Em três anos, de 2010 a 2013, o número de investigações do Ministério Público Federal (MPF) sobre trabalho escravo aumentou 800%. No mesmo período, foram ajuizadas 469 ações pelo crime de reduzir trabalhadores à condição equivalente à de escravo, como péssimas condições de trabalho e restrição do direito de ir e vir. Além dessas, outros 110 inquéritos por frustração dos direitos trabalhistas, e 47 por aliciamento de trabalhadores de um local para outro do território nacional foram abertos, com pena prevista para os infratores de prisão de 2 a 8 anos, além de multa.
O volume das denúncias e o número crescente de evidências e flagrantes, porém, não resultou em nenhuma prisão ou condenação durante o período delimitado pela pesquisa, segundo informa o mesmo MPF. A justificativa para a impunidade vem do próprio Ministério Público: o desenrolar arrastado dos julgamentos nos tribunais.
O quadro de impunidade criado por esse quadro pode mudar. Na busca de uma solução para a situação, o MPF vai, ainda esta semana, pedir ao Conselho Nacional de Justiça (CNJ) que priorize esses casos e que as ações ajuizadas entre 2010 e 2013 sejam, finalmente, julgadas em definitivo até dezembro de 2014.
Prioridade para a PEC do Trabalho Escravo
No Congresso Nacional, a Proposta de Emenda Constitucional que trata do assunto, conhecida como PEC do Trabalho Escravo (PEC 57-A/1999), tramita há quase 15 anos. Seu eixo central é a desapropriação de propriedades e/ou instalações onde se explora o trabalho forçado , sem qualquer indenização aos proprietários. Ou seja, além de enfrentar o processo criminal, os exploradores dos trabalhadores sofreriam uma punição econômica aos que praticam o trabalho escravo, que passaria a ser equiparado a outros crimes considerados de alta gravidade, como a produção de drogas para o narcotráfico. As terras expropriadas seriam destinadas à reforma agrária ou a programas de habitação popular.
Aprovada em segundo turno pela Câmara, a PEC voltou a ser analisada no Senado. Mobilizados, senadores ligados à bancada ruralista se articularam na Comissão Mista de Consolidação de Leis do Congresso para desfigurar a proposta. A alegação deles é que a definição de trabalho escravo é “muito vago”, ainda que o conceito esteja claramente definido no Código Penal.

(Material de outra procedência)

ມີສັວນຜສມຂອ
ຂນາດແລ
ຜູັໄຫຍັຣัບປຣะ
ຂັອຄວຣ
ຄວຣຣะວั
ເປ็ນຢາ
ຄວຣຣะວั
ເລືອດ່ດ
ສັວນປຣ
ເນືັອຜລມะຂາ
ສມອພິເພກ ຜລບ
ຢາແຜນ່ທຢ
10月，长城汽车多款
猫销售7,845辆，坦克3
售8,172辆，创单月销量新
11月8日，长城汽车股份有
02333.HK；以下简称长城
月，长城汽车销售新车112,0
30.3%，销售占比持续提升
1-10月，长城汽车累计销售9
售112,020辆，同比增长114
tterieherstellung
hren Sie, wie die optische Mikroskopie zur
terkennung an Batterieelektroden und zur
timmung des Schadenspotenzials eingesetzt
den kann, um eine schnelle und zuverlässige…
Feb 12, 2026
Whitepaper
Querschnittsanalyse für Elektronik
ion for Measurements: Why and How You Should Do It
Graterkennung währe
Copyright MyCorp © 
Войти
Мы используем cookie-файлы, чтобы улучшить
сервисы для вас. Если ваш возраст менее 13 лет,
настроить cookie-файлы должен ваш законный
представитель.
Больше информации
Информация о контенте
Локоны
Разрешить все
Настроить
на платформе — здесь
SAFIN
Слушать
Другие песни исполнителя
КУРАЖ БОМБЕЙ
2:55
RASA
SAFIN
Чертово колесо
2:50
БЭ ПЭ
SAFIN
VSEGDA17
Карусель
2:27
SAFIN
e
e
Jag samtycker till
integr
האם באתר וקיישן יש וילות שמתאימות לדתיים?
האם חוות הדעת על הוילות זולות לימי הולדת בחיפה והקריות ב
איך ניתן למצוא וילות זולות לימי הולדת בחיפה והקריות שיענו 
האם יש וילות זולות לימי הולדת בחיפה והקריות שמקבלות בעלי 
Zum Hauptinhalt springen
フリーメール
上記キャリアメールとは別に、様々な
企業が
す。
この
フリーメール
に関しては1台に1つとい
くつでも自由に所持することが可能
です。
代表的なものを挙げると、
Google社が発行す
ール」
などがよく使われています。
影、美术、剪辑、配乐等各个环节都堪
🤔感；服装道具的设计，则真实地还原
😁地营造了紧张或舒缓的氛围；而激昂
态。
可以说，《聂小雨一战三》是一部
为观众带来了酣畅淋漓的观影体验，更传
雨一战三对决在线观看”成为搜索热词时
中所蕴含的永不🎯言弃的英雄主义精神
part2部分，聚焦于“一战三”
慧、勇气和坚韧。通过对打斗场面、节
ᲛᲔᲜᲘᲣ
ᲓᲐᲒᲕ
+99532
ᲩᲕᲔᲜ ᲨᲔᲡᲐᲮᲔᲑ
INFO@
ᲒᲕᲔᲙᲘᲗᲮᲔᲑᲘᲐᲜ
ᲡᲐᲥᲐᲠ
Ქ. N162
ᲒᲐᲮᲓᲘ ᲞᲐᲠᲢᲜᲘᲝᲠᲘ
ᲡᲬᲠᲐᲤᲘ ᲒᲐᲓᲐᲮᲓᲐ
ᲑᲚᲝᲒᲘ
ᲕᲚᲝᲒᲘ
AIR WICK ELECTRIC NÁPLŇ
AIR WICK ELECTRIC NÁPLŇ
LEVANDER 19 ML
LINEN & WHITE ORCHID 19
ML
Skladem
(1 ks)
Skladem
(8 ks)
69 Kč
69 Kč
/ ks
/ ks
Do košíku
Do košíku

O artigo 149 define claramente o que determina a condição de trabalho análogo ao de escravo: condições degradantes de trabalho (situações que colocam em risco a saúde e a vida do trabalhador); jornada exaustiva; trabalho forçado e servidão por dívida. Os ruralistas também reclamaram que a atual legislação “dá muito poder” aos fiscais do Ministério do Trabalho.
A Comissão apresentou então uma proposta que determina que o Congresso deve definir o conceito de trabalho escravo antes de se aprovar a PEC. Relator dessa proposta, o senador Romero Jucá (PMDB-RR) definiu que o simples descumprimento da legislação trabalhista não pode ser considerado trabalho escravo. Ele também retirou da definição de trabalho escravo a sujeição do trabalhador a jornadas exaustivas e a condições degradantes de trabalho, como prevê o Código Penal. O relatório de Jucá prevê que, somente será considerado trabalho escravo quando houver coação para trabalhos forçados, restrição da liberdade ou coação por dívida ou apropriação de objetos pessoais.
Para o líder do PT no Senado, Wellington Dias (PI), o tema é prioridade máxima em 2014. Votar a PEC do Trabalho Escravo, segundo ele, é uma forma de homenagear o líder do Movimento dos Trabalhadores Sem Terra Bruno Maranhão, que morreu no Recife nesta semana.
No Brasil, 2.232 investigações de crimes relacionados à prática de trabalho escravo – que incluem a frustração de direitos e aliciamento – estão em andamento. O crime é mais comum em áreas rurais, em carvoarias, confecção de roupas, construção civil e para fins de exploração sexual. São Paulo lidera o número de investigações, 492. O estado é seguido pelo Pará (308), Minas Gerais (231) e Mato Grosso (140).
Consideradas apenas as investigações por redução a condição análoga a de escravo, o Pará lidera a lista, com 295, seguido por Minas Gerais (174) e Mato Grosso (135). São Paulo cai para a quarta posição, com 125 investigações em curso.